1. The presence of deep friendships and strong social networks (for example, our Sunday School to Worship attendance ratio is almost 80%, and we have twelve United Methodist Women circles, plus a Men's group known as the Squares!

2. We offer strong traditional worship. We believe that God has gifted us with musicians in this area; as one young adult told me, if we tried to do contemporary worship it would be "cheesy"!

3. We are engaged in significant (Schnase would call it "risk-taking") mission (again, for example, we have a homeless shelter in our church, and hundreds of volunteers are involved in hands-on ministries with the homeless).

And so the Appreciate Inquiry model is pushing us to think about how we build on these gifts in the future. All of this led me to think about the United Methodist Church and Ordained Ministry. What is our positive core?

Again, an initial reflection:

1. United Methodists have a rich and broad understanding of the grace of God.

2. United Methodists grasp the fullness of a holiness that is both personal and social.

3. We have, at our best, the qualities of both a movement and an institution (think "Nothing But Nets" and General Board of Global Ministries, or "Five Practices" and Sunday School).

4. Our heritage is both catholic and evangelical.

5. We are marked by a connectionalism that is increasingly global.

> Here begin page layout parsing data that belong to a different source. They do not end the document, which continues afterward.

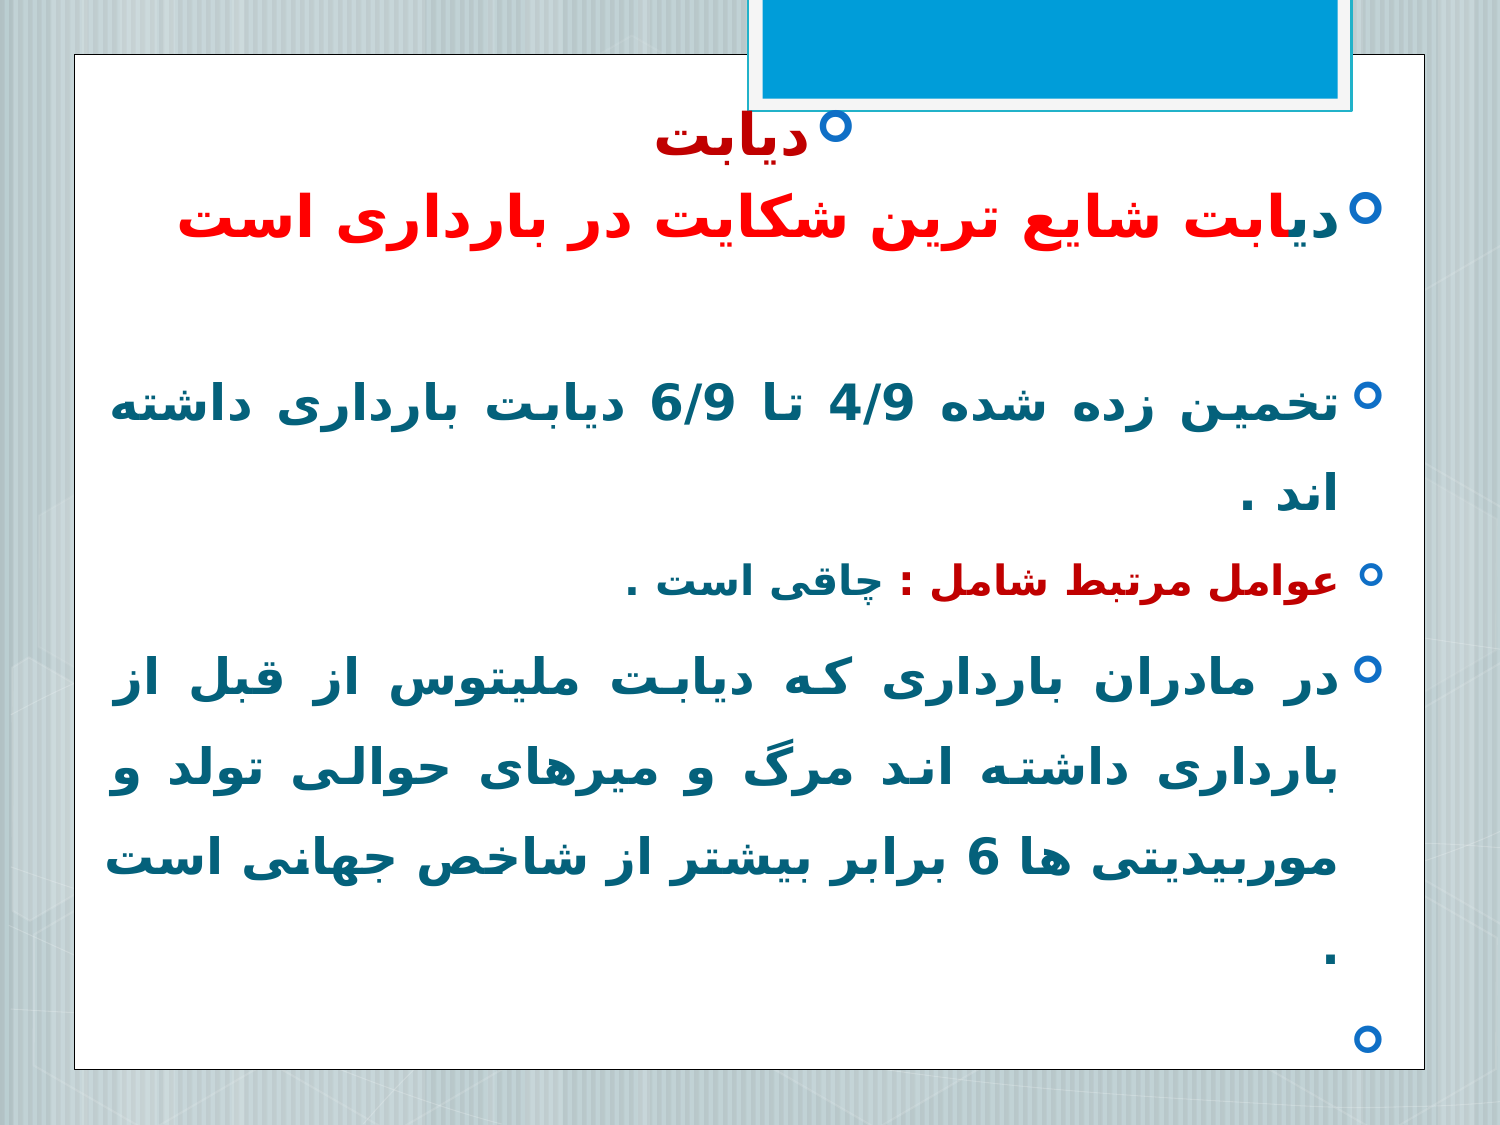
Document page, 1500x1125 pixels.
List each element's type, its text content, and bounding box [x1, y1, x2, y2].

list دیابت دیابت شایع ترین شکایت در بارداری است تخمین زده شده 4/9 تا 6/9 دیابت بارداری داشته اند . عوامل مرتبط شامل : چاقی است . در مادران بارداری که دیابت ملیتوس از قبل از بارداری داشته اند مرگ و میرهای حوالی تولد و موربیدیتی ها 6 برابر بیشتر از شاخص جهانی است . [88, 90, 1412, 1000]
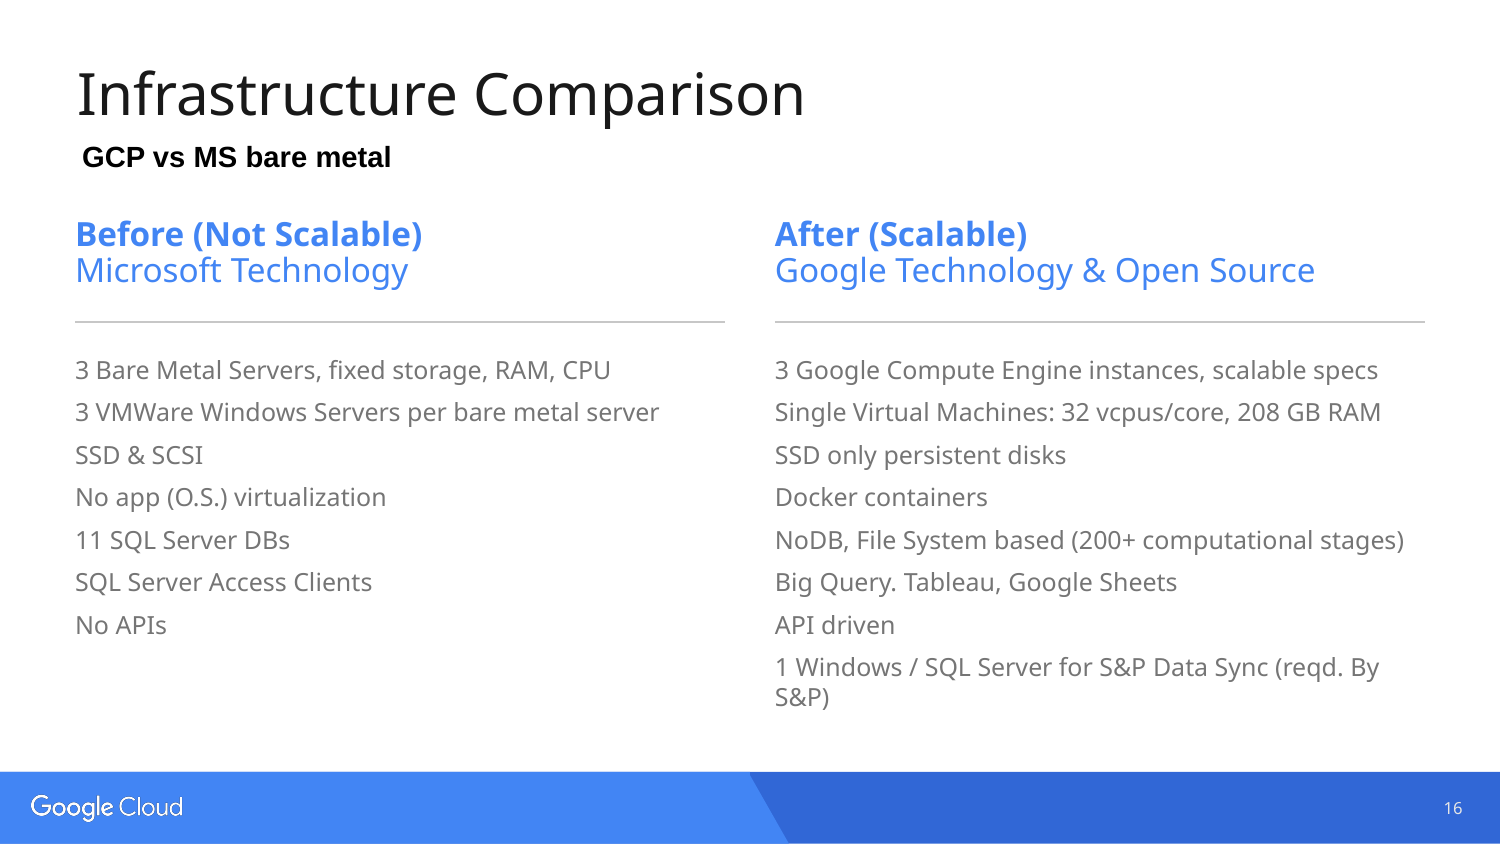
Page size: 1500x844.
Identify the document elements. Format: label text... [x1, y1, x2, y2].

text_box Before (Not Scalable) Microsoft Technology [75, 209, 628, 297]
text_box After (Scalable) Google Technology & Open Source [774, 209, 1425, 297]
text_box 3 Bare Metal Servers, fixed storage, RAM, CPU 3 VMWare Windows Servers per bare metal server SSD & SCSI No app (O.S.) virtualization 11 SQL Server DBs SQL Server Access Clients No APIs [75, 346, 725, 735]
text_box GCP vs MS bare metal [67, 123, 1115, 175]
text_box Infrastructure Comparison [62, 49, 1413, 200]
picture [28, 783, 185, 835]
text_box ‹#› [1137, 796, 1463, 822]
text_box [750, 771, 1500, 844]
text_box [0, 771, 789, 844]
text_box 3 Google Compute Engine instances, scalable specs Single Virtual Machines: 32 vcpus/core, 208 GB RAM SSD only persistent disks Docker containers NoDB, File System based (200+ computational stages) Big Query. Tableau, Google Sheets API driven 1 Windows / SQL Server for S&P Data Sync (reqd. By S&P) [774, 346, 1425, 735]
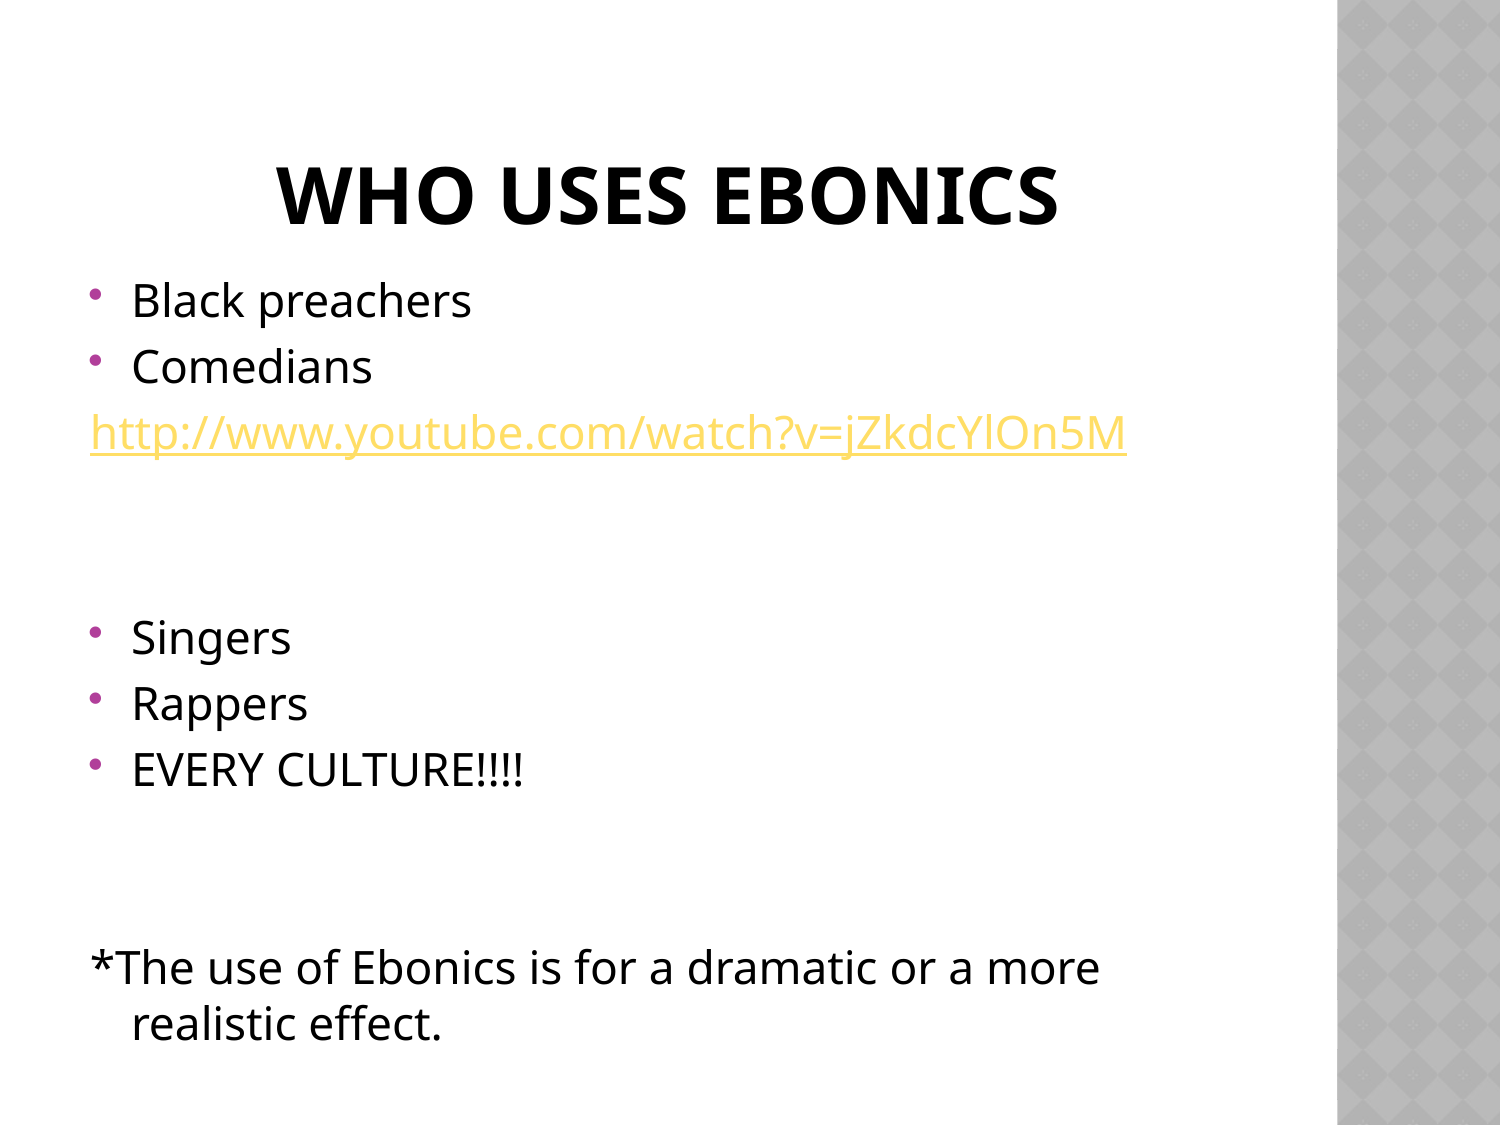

6. We value the intellectual life. Wesley was a scholar at Oxford, a voracious reader, and his legacy has been a succession of schools, colleges, universities and seminaries across the world.

Ordained ministry expressed in this context takes a particular shape:

1. Elders, deacons and local pastors are called not only to embrace the grace of God but to grow in that grace; this implies discipline.

2. Elders, deacons and local pastors are encouraged and required to be evangelists and prophetic in their witness.

3. Elders, deacons and local pastors are called to be a part of the denomination as it is, but also to help in shaping it to be more than it is. Here I am grateful to the ideas in the helpful little book Orbiting The Giant Hairball (thanks, Robert).

4. Our personal experience is always placed in the context of the needs of the whole church. We are a (U.S.) church planted in the soil of a democracy, and yet we also episcopal in our tradition.

5. We live in covenant with each other; we are learning that this is a part of what it means to be a part of an order (the other aspect may be related to a rule of life).

6. We submit ourselves to the rigors and sacrifices of intellectual preparation for ministry, and as a denomination we support this work with our tithes, offerings and apportionments.

The work of the Division of Ordained Ministry, and, I would argue, the ongoing Study of Ministry commissioned by the General Conference will be most fruitful as we claim the gifts of God that are distinctly ours, and build upon them.

Thursday, October 01, 2009

seven key ideas common to church consultants

1. The kids are not listening. 2. We don't live in the 1950s anymore. 3. Pipe organs are bad. 4. Bono is good. 5. Jesus and church are too very different things. 6. We are getting older. 7. Denominations are dying.

I just saved you a lot of time and money. You can now either 1) go to a movie or 2) take a nap!